Tuesday, April 28, 2015

5x7" Saxon Print process

This year at conventions (and through my online store) I'll be offering a few new matted prints. For one of these, I did a new image of Saxon with a lantern. The print is 5" x 7" in a 8x10 mat. To the left you can see the finished art, but for today's blogpost, I'll go through the steps involved in creating the piece. 

The original art is bigger than 5x7. I drew it larger to give myself a bit more breathing room while penciling and inking it, but knowing it was going to be printed smaller led me in decision making for the image.

I started with the idea of a single character, in a non-action pose. I'd contemplated having it be a portrait, but decided that it would be more interesting to show full body and perhaps some suggestion of a setting. So, in pencil, I sketched out Saxon holding a sword and lantern. With the lantern, I thought could play up some interesting lighting effects. For the setting I sketched in some suggestion of leaves and a stick-strewn floor, but figured what it lacked in detail would be made more interesting with the glow coming from the lantern.

Because the lighting effects were going to be so important with this piece, I did a little photoshop underpainting on my pencil rough to work out if my idea would look the way I vaguely was imaging it. This step helped me think about how I wanted to handle the shadows...if I wanted to have them be painted in color details or values established by the inks. I opted for the colors to do the heavy lifting in this case other than a bit in the details on the floor where I less densely concentrated the black in the part that would be the most illuminated.

I printed out my Photoshop composite (I turned down the underpainting a bit so the pencil lines stood out more clearly) and taped it to the back of a sheet of Strathmore 300 series bristol. On my lightbox, I was able to see through the bristol to the printout so I could follow my pencil lines as I inked on the surface of the bristol. I used Copic Multiliners to ink with and tended to use the 0.7 and 0.3 nibs for most everything here.
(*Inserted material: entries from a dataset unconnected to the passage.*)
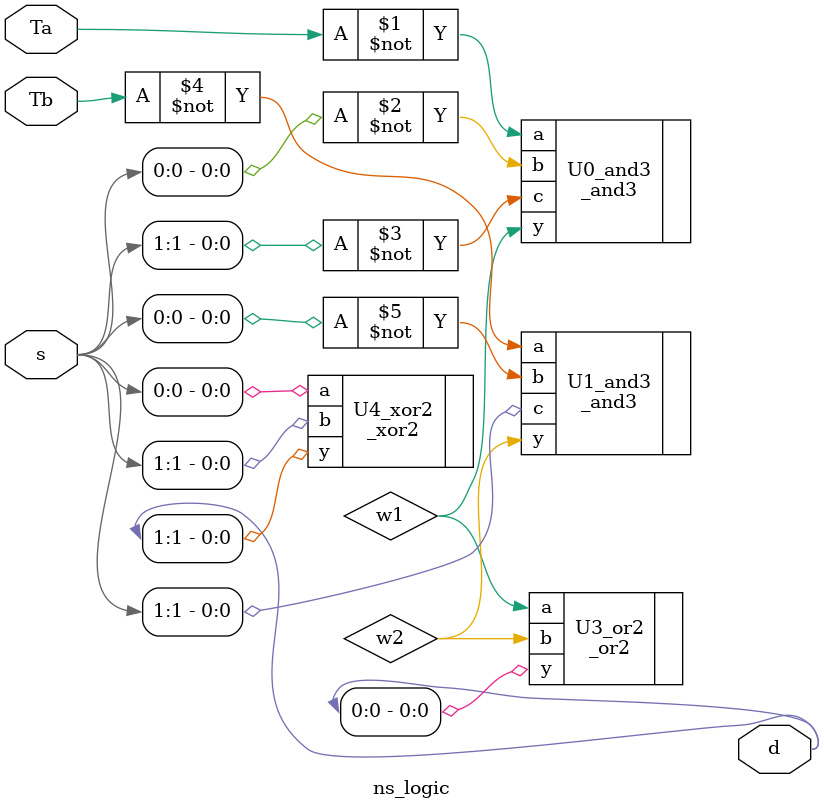
<source format=v>
module ns_logic(Ta,Tb,s,d); //next state logic
	input Ta,Tb; //inputs
	input [1:0] s;
	output [1:0] d; //outputs
	wire w1,w2; //wires
	
	_and3 U0_and3(.a(~Ta),.b(~s[0]),.c(~s[1]),.y(w1));
	_and3 U1_and3(.a(~Tb),.b(~s[0]),.c(s[1]),.y(w2));
	_or2 U3_or2(.a(w1),.b(w2),.y(d[0]));//D0
	_xor2 U4_xor2(.a(s[0]),.b(s[1]),.y(d[1])); //D1
	
	endmodule

</source>
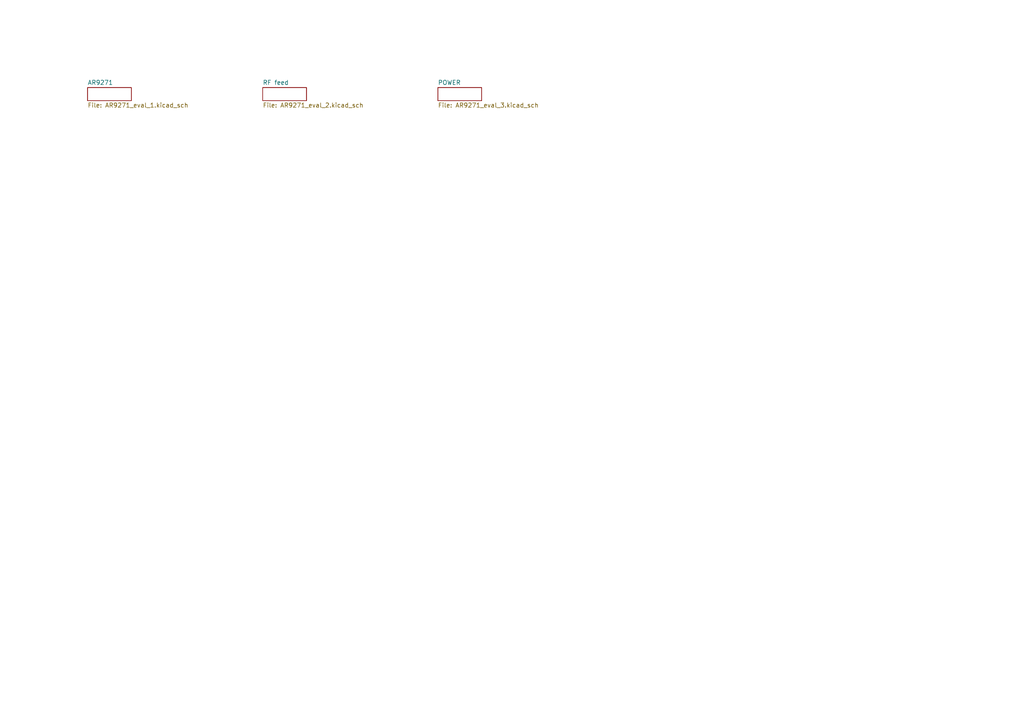
<source format=kicad_sch>
(kicad_sch
	(version 20250114)
	(generator "eeschema")
	(generator_version "9.0")
	(uuid "dcbfb592-0fe2-46a8-85d7-21d08735fc89")
	(paper "A4")
	(lib_symbols)
	(sheet
		(at 76.2 25.4)
		(size 12.7 3.81)
		(exclude_from_sim no)
		(in_bom yes)
		(on_board yes)
		(dnp no)
		(fields_autoplaced yes)
		(stroke
			(width 0)
			(type solid)
		)
		(fill
			(color 0 0 0 0.0000)
		)
		(uuid "1e2942d4-162a-402c-9308-bfc4bcbe552e")
		(property "Sheetname" "RF feed"
			(at 76.2 24.6884 0)
			(effects
				(font
					(size 1.27 1.27)
				)
				(justify left bottom)
			)
		)
		(property "Sheetfile" "AR9271_eval_2.kicad_sch"
			(at 76.2 29.7946 0)
			(effects
				(font
					(size 1.27 1.27)
				)
				(justify left top)
			)
		)
		(instances
			(project "AR9271_eval"
				(path "/dcbfb592-0fe2-46a8-85d7-21d08735fc89"
					(page "2")
				)
			)
		)
	)
	(sheet
		(at 25.4 25.4)
		(size 12.7 3.81)
		(exclude_from_sim no)
		(in_bom yes)
		(on_board yes)
		(dnp no)
		(fields_autoplaced yes)
		(stroke
			(width 0)
			(type solid)
		)
		(fill
			(color 0 0 0 0.0000)
		)
		(uuid "8fdb4939-b975-4b90-a841-777dc54aee76")
		(property "Sheetname" "AR9271"
			(at 25.4 24.6884 0)
			(effects
				(font
					(size 1.27 1.27)
				)
				(justify left bottom)
			)
		)
		(property "Sheetfile" "AR9271_eval_1.kicad_sch"
			(at 25.4 29.7946 0)
			(effects
				(font
					(size 1.27 1.27)
				)
				(justify left top)
			)
		)
		(instances
			(project "AR9271_eval"
				(path "/dcbfb592-0fe2-46a8-85d7-21d08735fc89"
					(page "1")
				)
			)
		)
	)
	(sheet
		(at 127 25.4)
		(size 12.7 3.81)
		(exclude_from_sim no)
		(in_bom yes)
		(on_board yes)
		(dnp no)
		(fields_autoplaced yes)
		(stroke
			(width 0)
			(type solid)
		)
		(fill
			(color 0 0 0 0.0000)
		)
		(uuid "b3053740-b4c7-440c-9496-1d034dd0dae8")
		(property "Sheetname" "POWER"
			(at 127 24.6884 0)
			(effects
				(font
					(size 1.27 1.27)
				)
				(justify left bottom)
			)
		)
		(property "Sheetfile" "AR9271_eval_3.kicad_sch"
			(at 127 29.7946 0)
			(effects
				(font
					(size 1.27 1.27)
				)
				(justify left top)
			)
		)
		(instances
			(project "AR9271_eval"
				(path "/dcbfb592-0fe2-46a8-85d7-21d08735fc89"
					(page "3")
				)
			)
		)
	)
	(sheet_instances
		(path "/"
			(page "1")
		)
	)
	(embedded_fonts no)
)

</source>
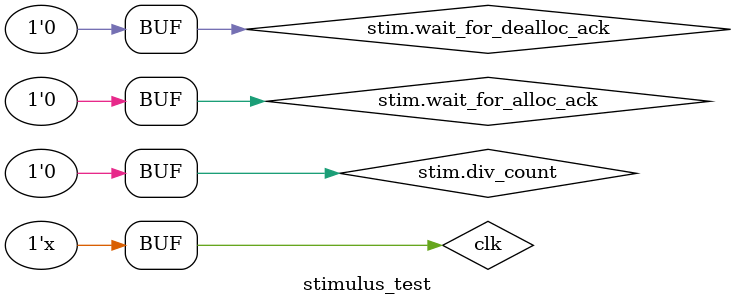
<source format=v>
`timescale 1ns / 1ps
module stimulus_test ;
   
   reg clk ;

   initial
     begin
	clk = 0 ;
	stim.wait_for_alloc_ack = 0;
	stim.wait_for_dealloc_ack = 0;
	stim.div_count = 0;
     end
     
   always
     #5 clk = ~clk ;
   
   stimulus stim ( .SYSTEM_CLOCK(clk) );
   
endmodule

</source>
I do wish that in the same way I left open white areas in the lantern's range on the ground, I'd left some less dense highlights on the chainmail piece. Oh well.

After the inks were finished I scanned them into photoshop and started prepping my file for coloring. The most tedious part of this process is called "flatting" where flat (non-rendered) colors are laid in establishing what areas are which colors. It's basically an exercise in "stay in the lines" coloring. 

Once the flats are established, it's easy to select parts to render and add effects to. For most of that I use the Dodge and Burn tools in Photoshop. They are used to lighten and darken whatever the base color you are going over. I use a stock Photoshop brush that has some texture while I do this to get the final look of the piece.

And here again is the finished piece. The prints are available in my online store or at my convention appearances.

Saxon Print: http://mouseguard.bigcartel.com/product/8x10-saxon-print

2015 Appearances:
C2E2 April 24-26
Motor City May 15-17
Denver Comic Con May 22-25
Heroes Con June 19-21
Long Beach Comic Con: Sept. 12-13
Baltimore Comic Con Sept. 25-27
New York Comic Con Oct. 8-11
Art-Bubble Comics Festival: Copenhagen: Nov. 14-15


Jim Stewart said...

You got boinged!


Also, it was great running into you at C2E2 in Chicago!

(the old fat bearded guy that has bought four of your prints over the years)!

j13 said...

How long until these are available on the site? I am so eager to add to my collection.